=== Section Start ===

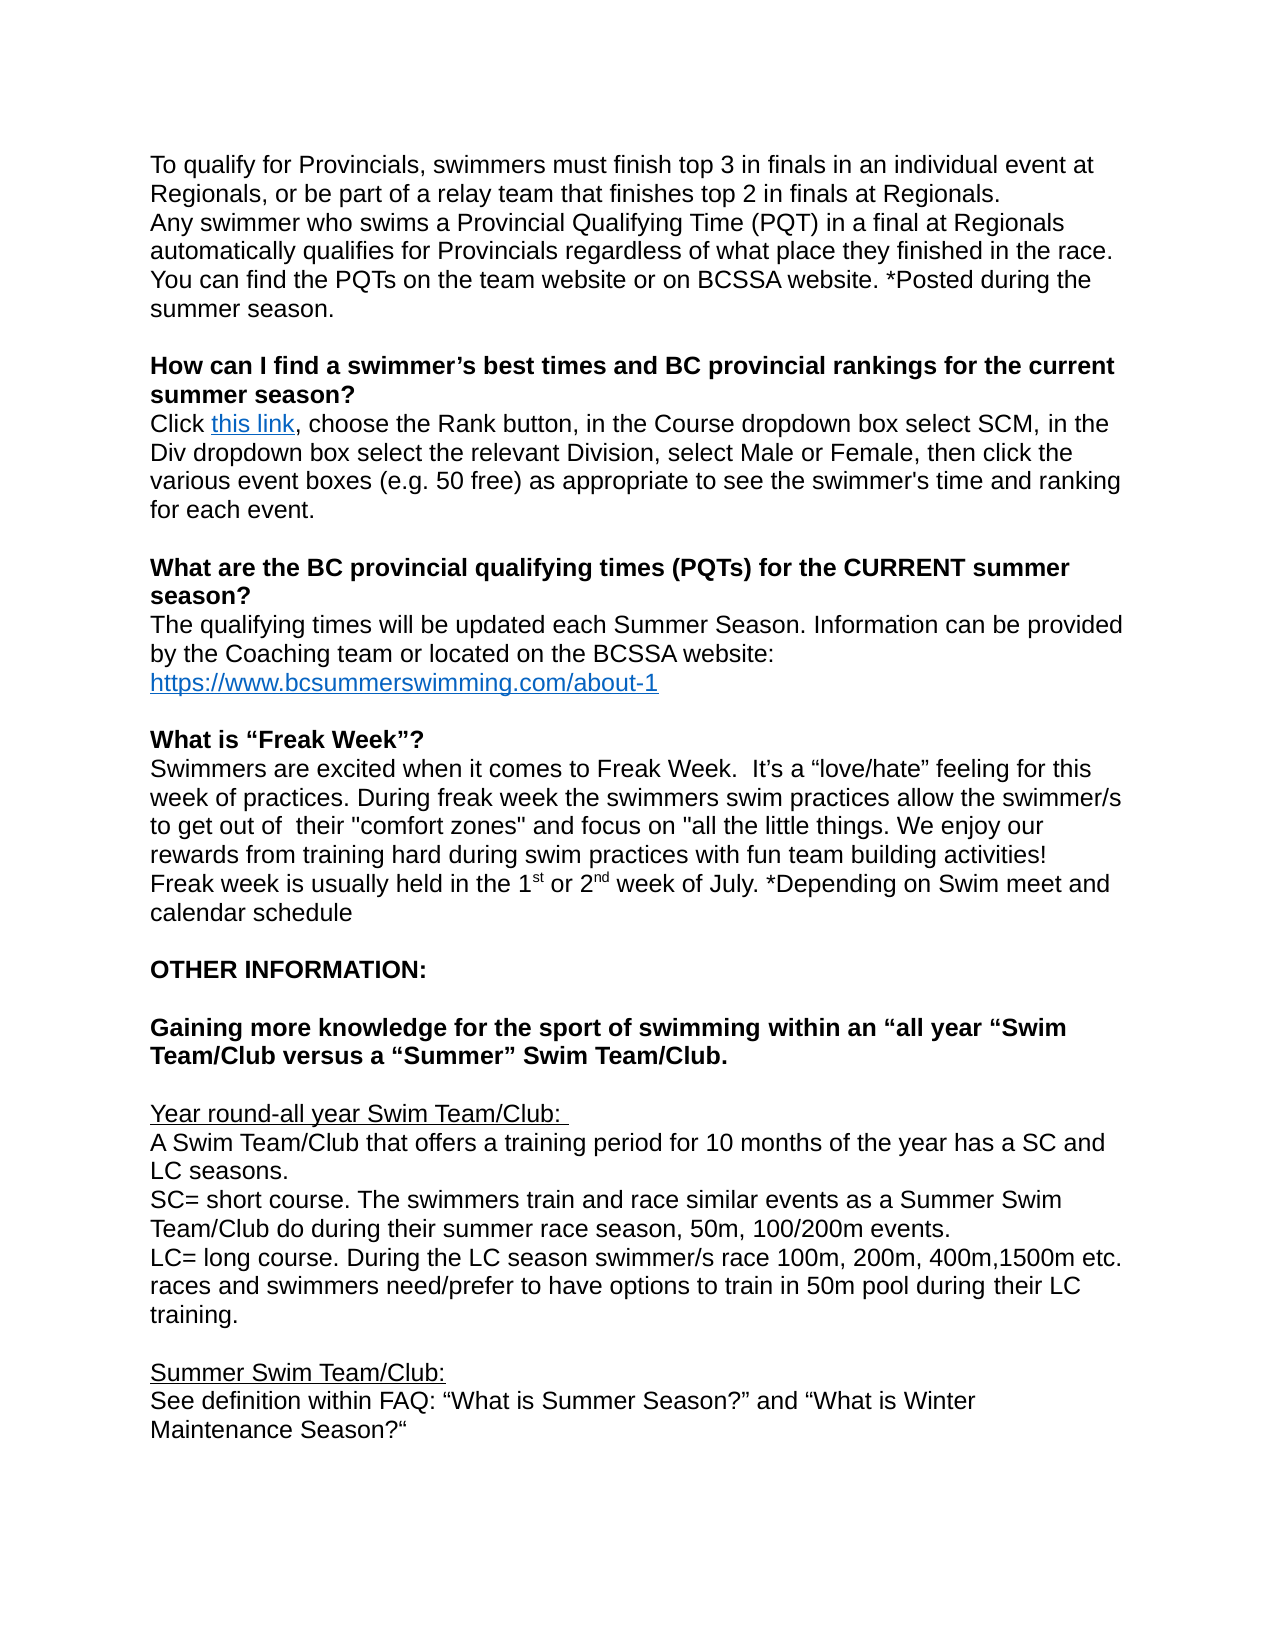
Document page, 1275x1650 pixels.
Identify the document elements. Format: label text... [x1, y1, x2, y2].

text See definition within FAQ: “What is Summer Season?” and “What is Winter Maintenance Season?“ [150, 1386, 1125, 1444]
text To qualify for Provincials, swimmers must finish top 3 in finals in an individual event at Regionals, or be part of a relay team that finishes top 2 in finals at Regionals. [150, 150, 1125, 207]
text Summer Swim Team/Club: [150, 1357, 1125, 1386]
text SC= short course. The swimmers train and race similar events as a Summer Swim Team/Club do during their summer race season, 50m, 100/200m events. [150, 1185, 1125, 1242]
text Year round-all year Swim Team/Club: [150, 1099, 1125, 1127]
text You can find the PQTs on the team website or on BCSSA website. *Posted during the summer season. [150, 265, 1125, 322]
text Swimmers are excited when it comes to Freak Week. It’s a “love/hate” feeling for this week of practices. During freak week the swimmers swim practices allow the swimmer/s to get out of their "comfort zones" and focus on "all the little things. We enjoy our rewards from training hard during swim practices with fun team building activities! [150, 754, 1125, 869]
text Gaining more knowledge for the sport of swimming within an “all year “Swim Team/Club versus a “Summer” Swim Team/Club. [150, 1012, 1125, 1070]
text What are the BC provincial qualifying times (PQTs) for the CURRENT summer season? [150, 552, 1125, 610]
text Any swimmer who swims a Provincial Qualifying Time (PQT) in a final at Regionals automatically qualifies for Provincials regardless of what place they finished in the race. [150, 207, 1125, 265]
text A Swim Team/Club that offers a training period for 10 months of the year has a SC and LC seasons. [150, 1127, 1125, 1185]
text Click this link, choose the Rank button, in the Course dropdown box select SCM, in the Div dropdown box select the relevant Division, select Male or Female, then click the various event boxes (e.g. 50 free) as appropriate to see the swimmer's time and ranking for each event. [150, 409, 1125, 524]
text OTHER INFORMATION: [150, 955, 1125, 984]
text What is “Freak Week”? [150, 725, 1125, 754]
text https://www.bcsummerswimming.com/about-1 [150, 667, 1125, 696]
text ​Freak week is usually held in the 1st or 2nd week of July. *Depending on Swim meet and calendar schedule [150, 869, 1125, 926]
text How can I find a swimmer’s best times and BC provincial rankings for the current summer season? [150, 351, 1125, 409]
text The qualifying times will be updated each Summer Season. Information can be provided by the Coaching team or located on the BCSSA website: [150, 610, 1125, 667]
text LC= long course. During the LC season swimmer/s race 100m, 200m, 400m,1500m etc. races and swimmers need/prefer to have options to train in 50m pool during their LC training. [150, 1242, 1125, 1329]
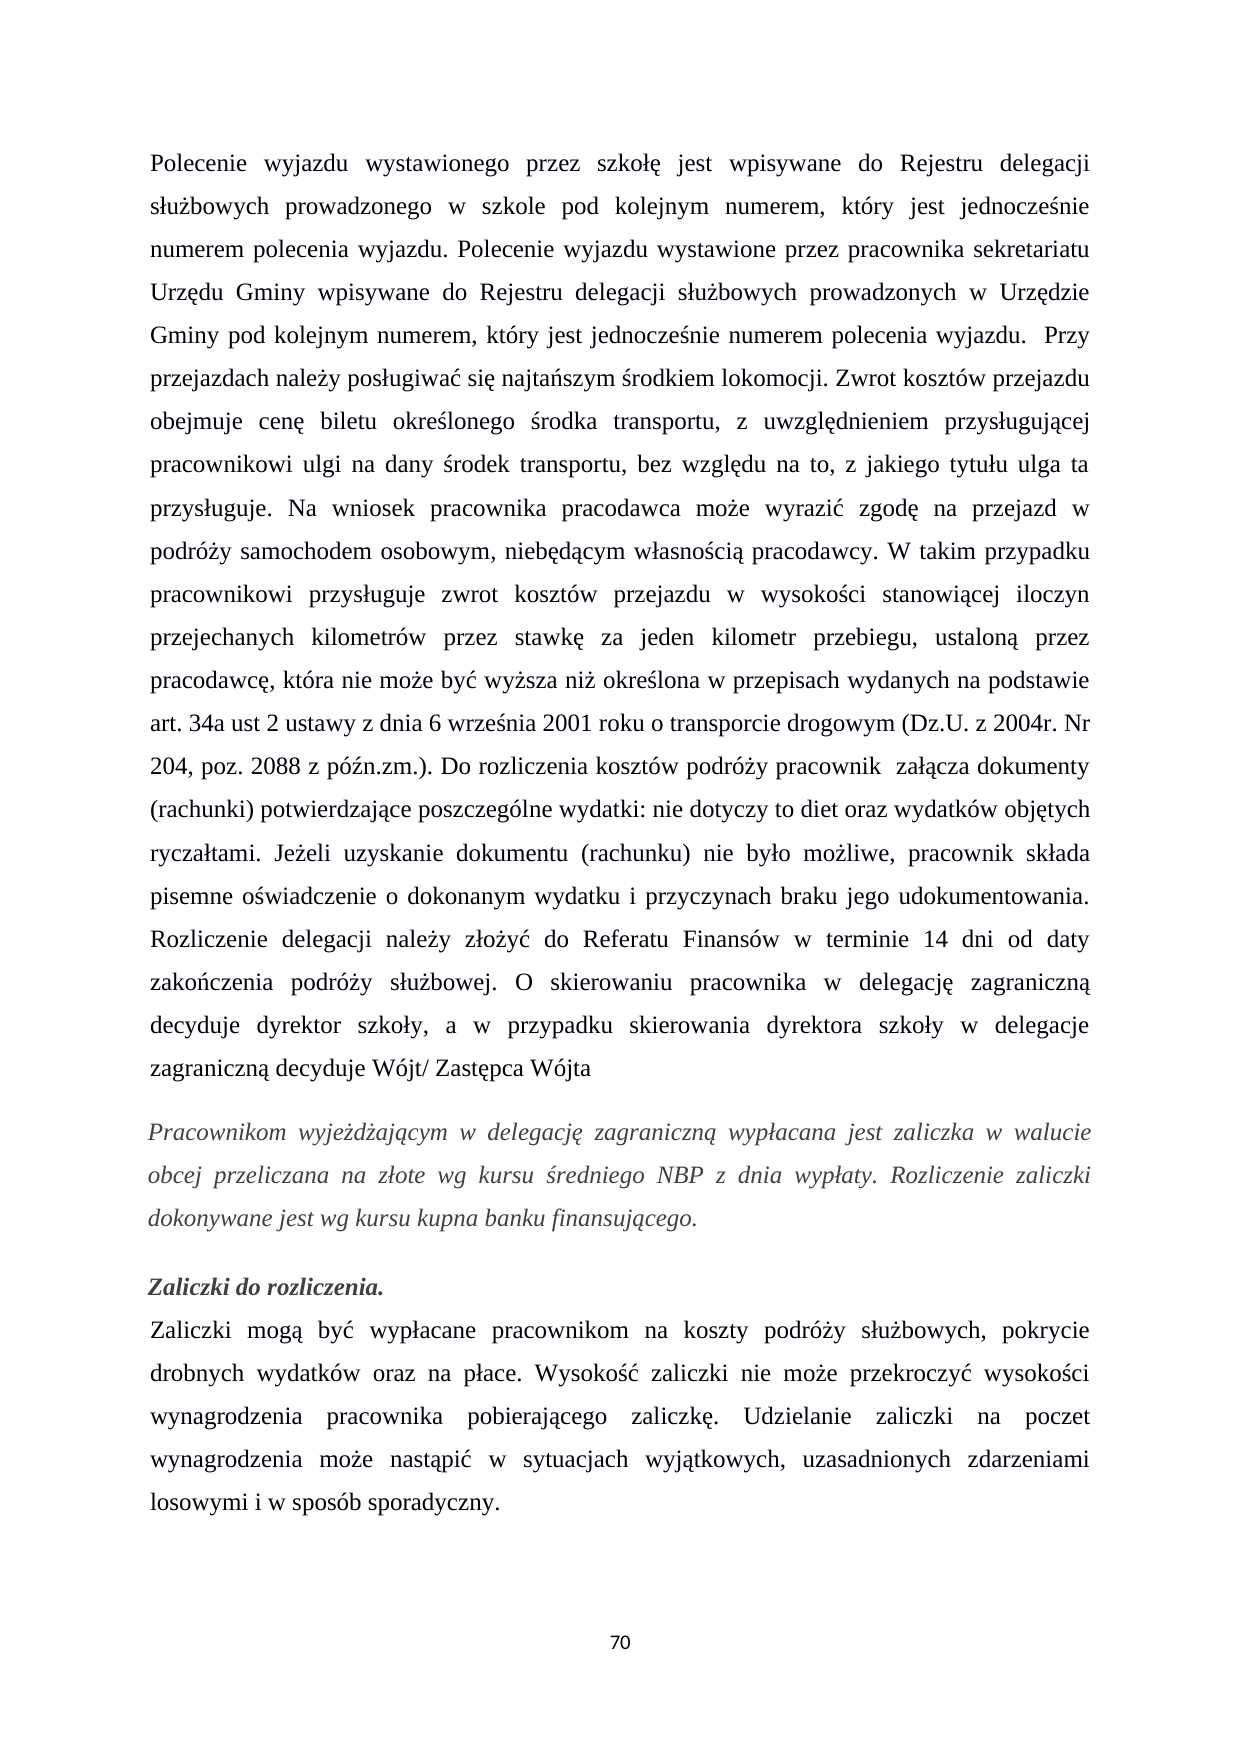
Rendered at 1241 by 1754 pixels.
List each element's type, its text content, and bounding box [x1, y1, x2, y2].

=== Section End ===

• _To do_
Give back each line above exactly, with pictures dropped.

• _Answer to the problem_
Document page, 1275x1650 pixels.
Identify the document elements. Format: label text... [x1, y1, x2, y2].

text See definition within FAQ: “What is Summer Season?” and “What is Winter Maintenance Season?“ [150, 1386, 1125, 1444]
text To qualify for Provincials, swimmers must finish top 3 in finals in an individual event at Regionals, or be part of a relay team that finishes top 2 in finals at Regionals. [150, 150, 1125, 207]
text Summer Swim Team/Club: [150, 1357, 1125, 1386]
text SC= short course. The swimmers train and race similar events as a Summer Swim Team/Club do during their summer race season, 50m, 100/200m events. [150, 1185, 1125, 1242]
text Year round-all year Swim Team/Club: [150, 1099, 1125, 1127]
text You can find the PQTs on the team website or on BCSSA website. *Posted during the summer season. [150, 265, 1125, 322]
text Swimmers are excited when it comes to Freak Week. It’s a “love/hate” feeling for this week of practices. During freak week the swimmers swim practices allow the swimmer/s to get out of their "comfort zones" and focus on "all the little things. We enjoy our rewards from training hard during swim practices with fun team building activities! [150, 754, 1125, 869]
text Gaining more knowledge for the sport of swimming within an “all year “Swim Team/Club versus a “Summer” Swim Team/Club. [150, 1012, 1125, 1070]
text What are the BC provincial qualifying times (PQTs) for the CURRENT summer season? [150, 552, 1125, 610]
text Any swimmer who swims a Provincial Qualifying Time (PQT) in a final at Regionals automatically qualifies for Provincials regardless of what place they finished in the race. [150, 207, 1125, 265]
text A Swim Team/Club that offers a training period for 10 months of the year has a SC and LC seasons. [150, 1127, 1125, 1185]
text Click this link, choose the Rank button, in the Course dropdown box select SCM, in the Div dropdown box select the relevant Division, select Male or Female, then click the various event boxes (e.g. 50 free) as appropriate to see the swimmer's time and ranking for each event. [150, 409, 1125, 524]
text OTHER INFORMATION: [150, 955, 1125, 984]
text What is “Freak Week”? [150, 725, 1125, 754]
text https://www.bcsummerswimming.com/about-1 [150, 667, 1125, 696]
text ​Freak week is usually held in the 1st or 2nd week of July. *Depending on Swim meet and calendar schedule [150, 869, 1125, 926]
text How can I find a swimmer’s best times and BC provincial rankings for the current summer season? [150, 351, 1125, 409]
text The qualifying times will be updated each Summer Season. Information can be provided by the Coaching team or located on the BCSSA website: [150, 610, 1125, 667]
text LC= long course. During the LC season swimmer/s race 100m, 200m, 400m,1500m etc. races and swimmers need/prefer to have options to train in 50m pool during their LC training. [150, 1242, 1125, 1329]
Rendered at 1241 by 1754 pixels.
List each element's type, its text content, and bounding box [x1, y1, x2, y2].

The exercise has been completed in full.